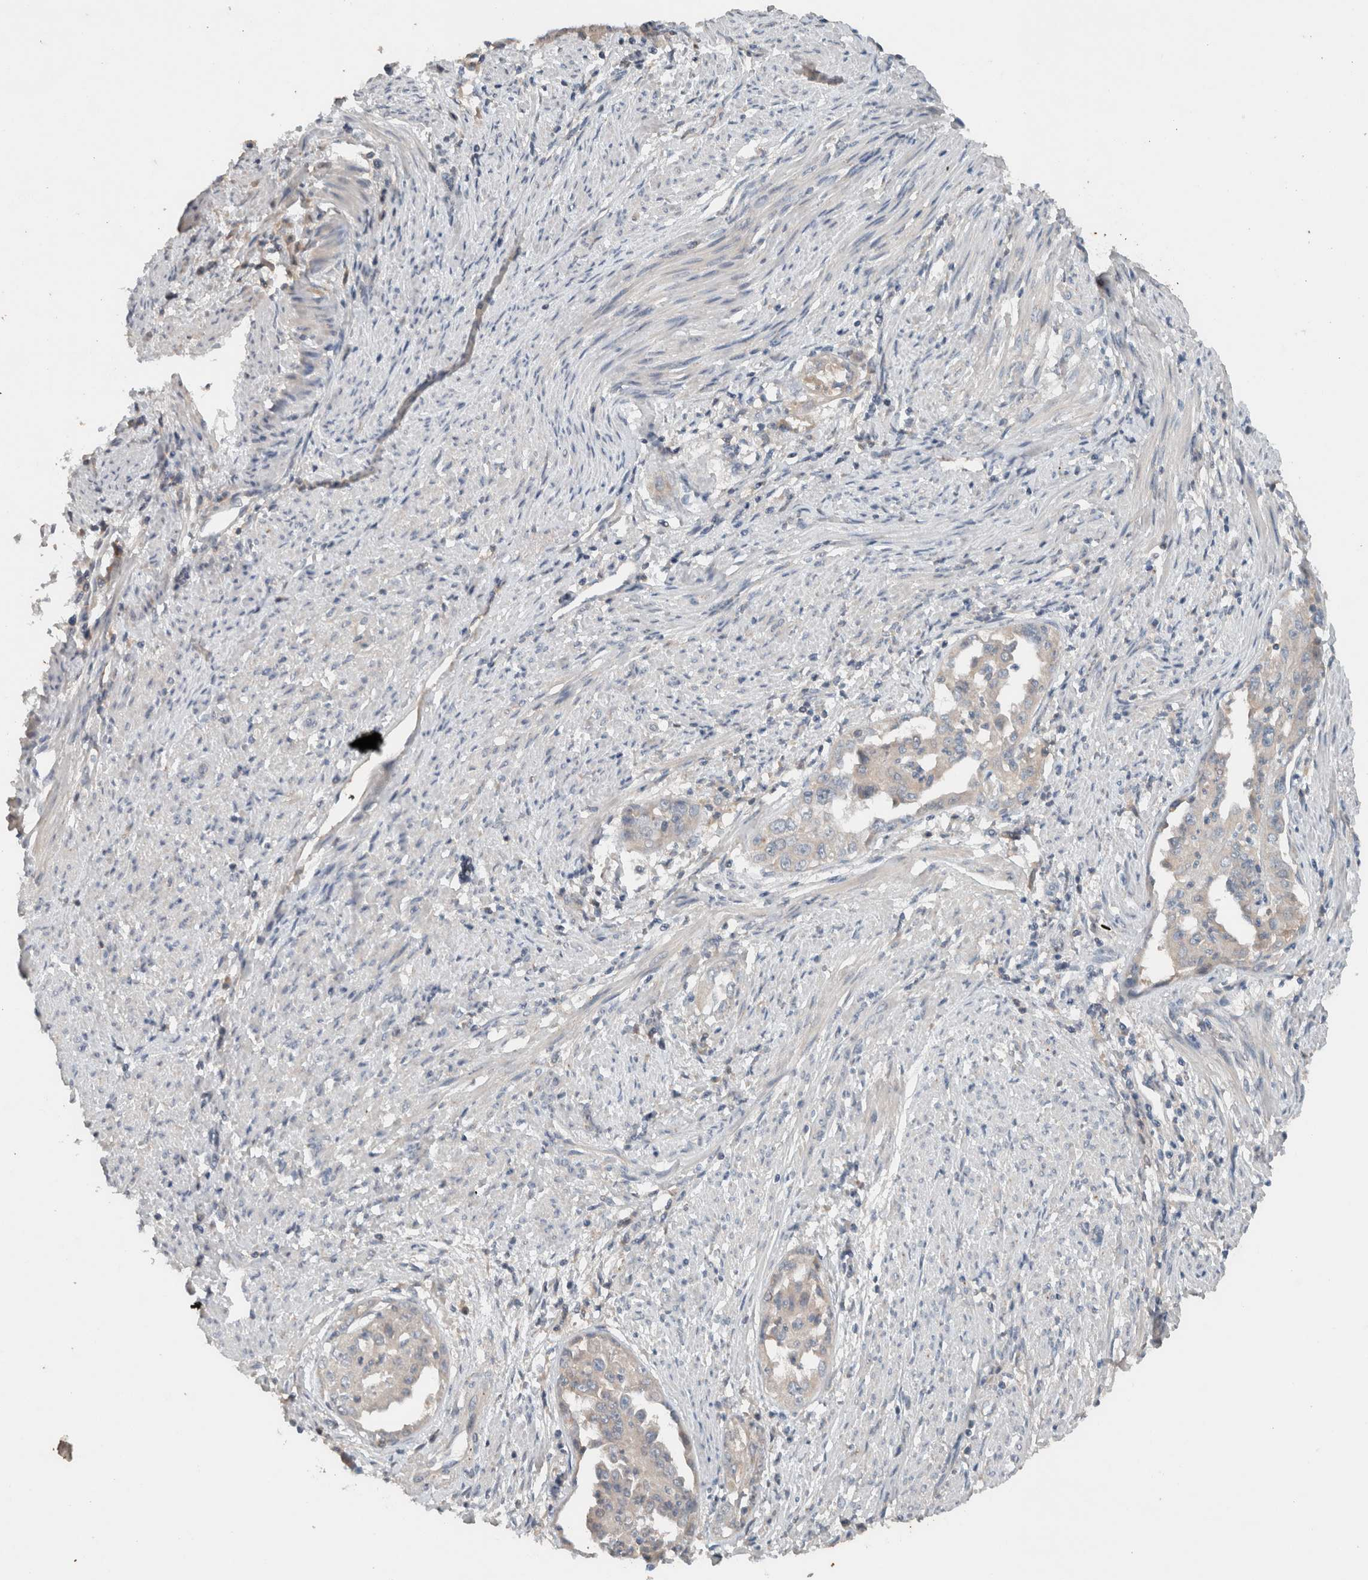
{"staining": {"intensity": "negative", "quantity": "none", "location": "none"}, "tissue": "endometrial cancer", "cell_type": "Tumor cells", "image_type": "cancer", "snomed": [{"axis": "morphology", "description": "Adenocarcinoma, NOS"}, {"axis": "topography", "description": "Endometrium"}], "caption": "This is an IHC micrograph of endometrial cancer (adenocarcinoma). There is no expression in tumor cells.", "gene": "UGCG", "patient": {"sex": "female", "age": 85}}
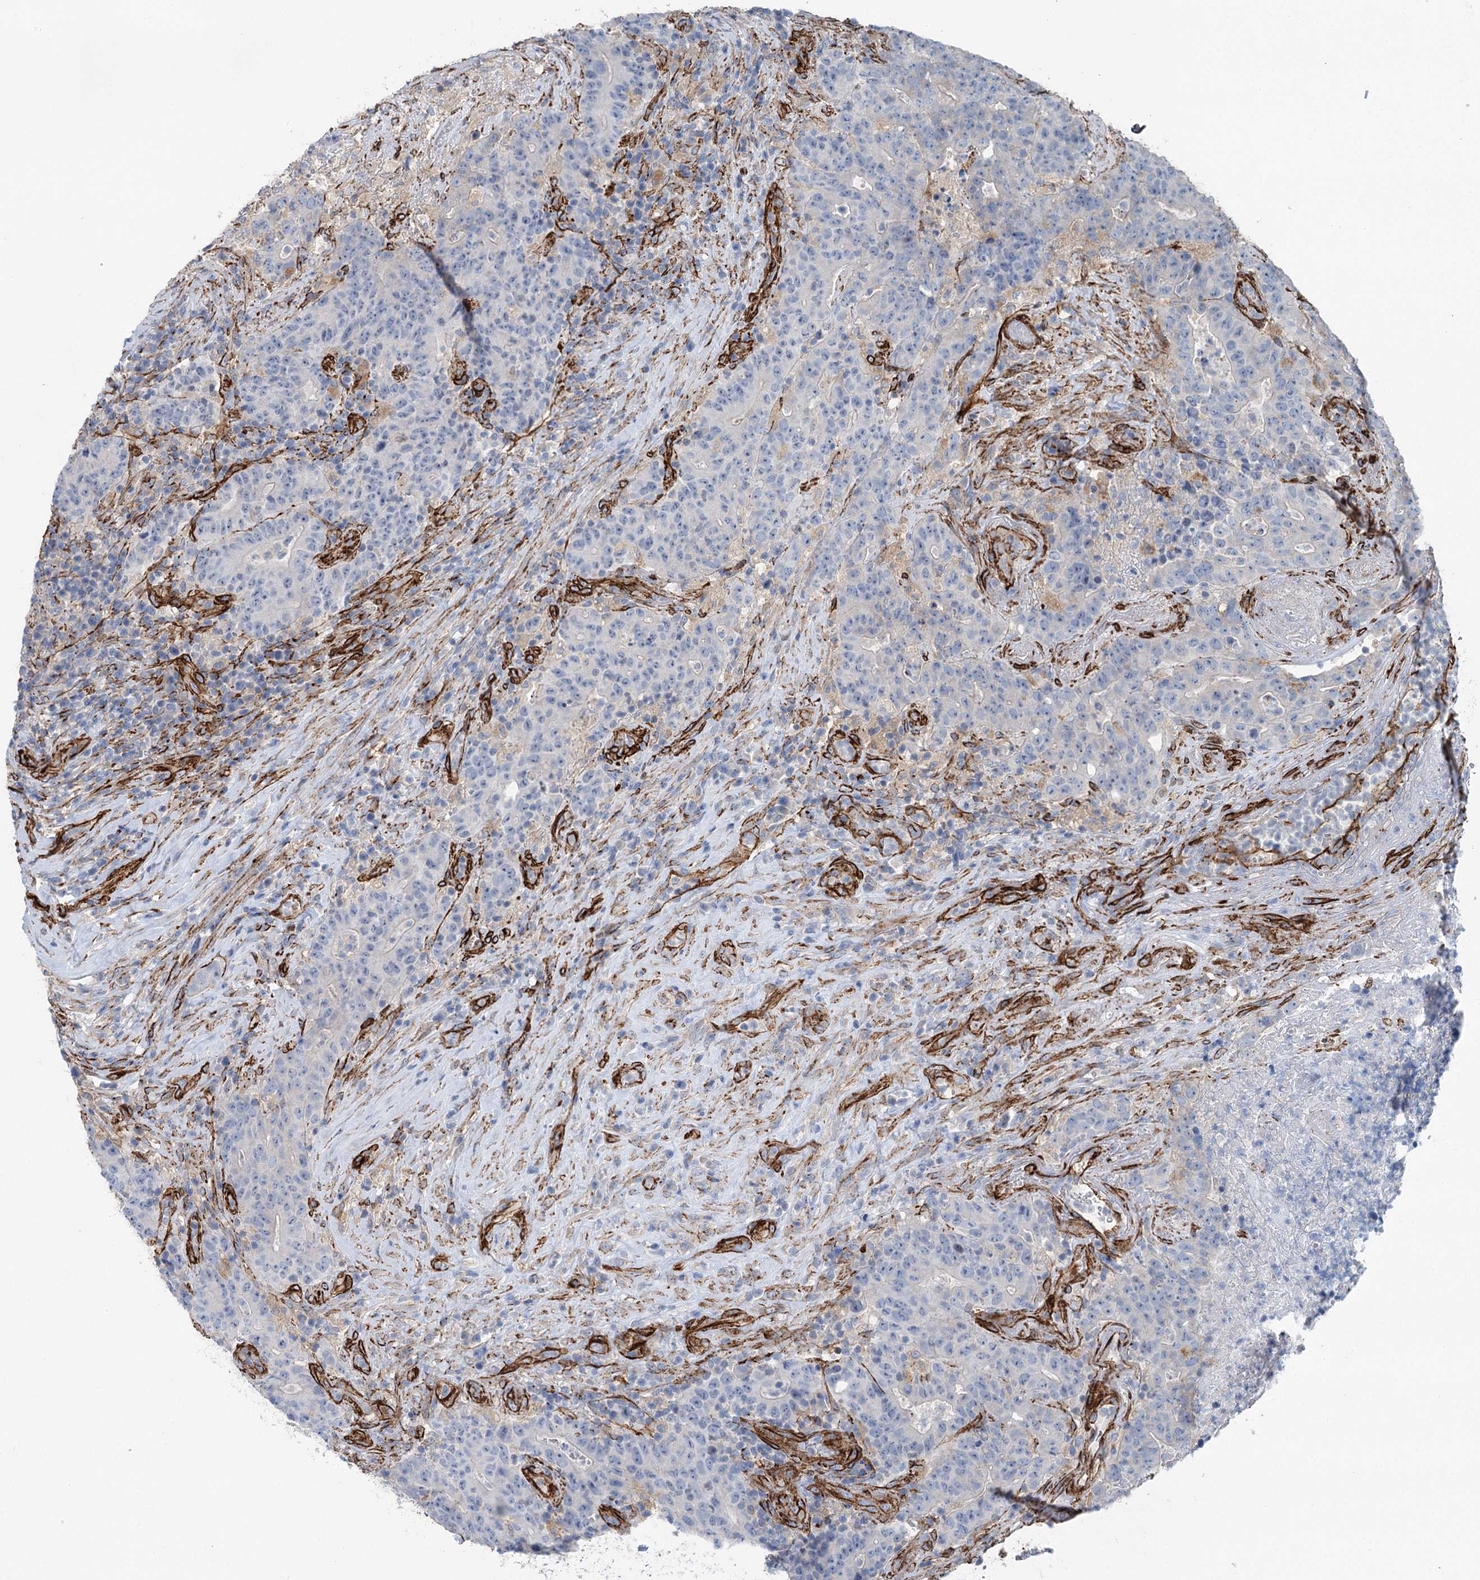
{"staining": {"intensity": "negative", "quantity": "none", "location": "none"}, "tissue": "colorectal cancer", "cell_type": "Tumor cells", "image_type": "cancer", "snomed": [{"axis": "morphology", "description": "Adenocarcinoma, NOS"}, {"axis": "topography", "description": "Colon"}], "caption": "Immunohistochemistry (IHC) photomicrograph of neoplastic tissue: human adenocarcinoma (colorectal) stained with DAB (3,3'-diaminobenzidine) demonstrates no significant protein expression in tumor cells.", "gene": "IQSEC1", "patient": {"sex": "female", "age": 75}}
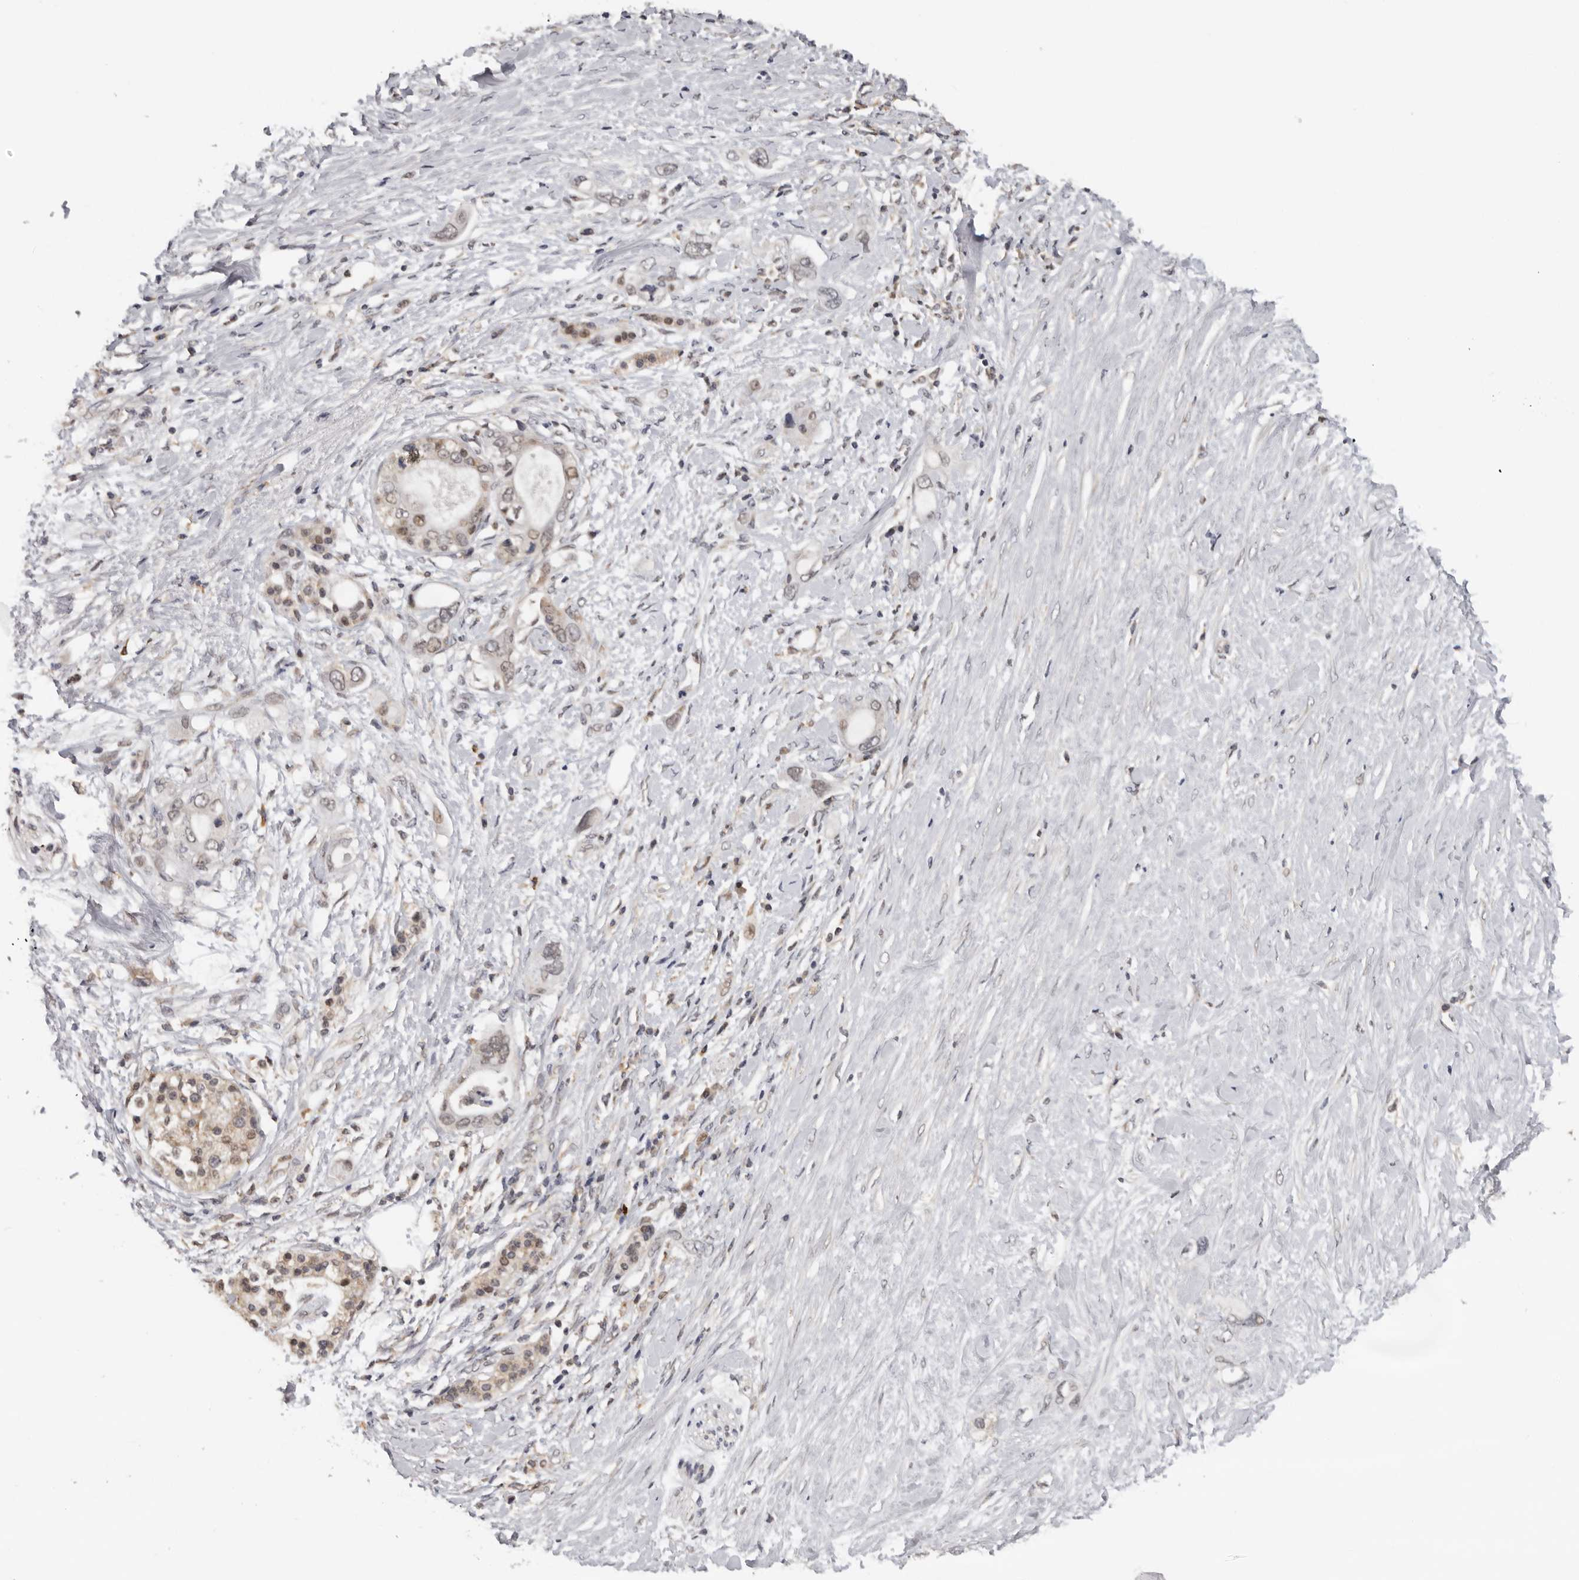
{"staining": {"intensity": "weak", "quantity": "<25%", "location": "cytoplasmic/membranous,nuclear"}, "tissue": "pancreatic cancer", "cell_type": "Tumor cells", "image_type": "cancer", "snomed": [{"axis": "morphology", "description": "Adenocarcinoma, NOS"}, {"axis": "topography", "description": "Pancreas"}], "caption": "High magnification brightfield microscopy of pancreatic adenocarcinoma stained with DAB (brown) and counterstained with hematoxylin (blue): tumor cells show no significant positivity.", "gene": "KIF2B", "patient": {"sex": "female", "age": 56}}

_ _ _ _

#### TASK DIRECTIONS
Each line above should be printed again exactly, though the pictures should not be.

#### TASK RESULT
{"staining": {"intensity": "negative", "quantity": "none", "location": "none"}, "tissue": "endometrial cancer", "cell_type": "Tumor cells", "image_type": "cancer", "snomed": [{"axis": "morphology", "description": "Adenocarcinoma, NOS"}, {"axis": "topography", "description": "Endometrium"}], "caption": "This is an IHC micrograph of endometrial cancer (adenocarcinoma). There is no expression in tumor cells.", "gene": "UGCG", "patient": {"sex": "female", "age": 85}}
{"staining": {"intensity": "negative", "quantity": "none", "location": "none"}, "tissue": "colorectal cancer", "cell_type": "Tumor cells", "image_type": "cancer", "snomed": [{"axis": "morphology", "description": "Adenocarcinoma, NOS"}, {"axis": "topography", "description": "Colon"}], "caption": "Immunohistochemistry (IHC) photomicrograph of neoplastic tissue: human adenocarcinoma (colorectal) stained with DAB (3,3'-diaminobenzidine) demonstrates no significant protein expression in tumor cells.", "gene": "IQSEC1", "patient": {"sex": "female", "age": 75}}
{"staining": {"intensity": "weak", "quantity": "<25%", "location": "cytoplasmic/membranous,nuclear"}, "tissue": "pancreatic cancer", "cell_type": "Tumor cells", "image_type": "cancer", "snomed": [{"axis": "morphology", "description": "Adenocarcinoma, NOS"}, {"axis": "topography", "description": "Pancreas"}], "caption": "High magnification brightfield microscopy of pancreatic adenocarcinoma stained with DAB (brown) and counterstained with hematoxylin (blue): tumor cells show no significant positivity.", "gene": "KIF2B", "patient": {"sex": "female", "age": 56}}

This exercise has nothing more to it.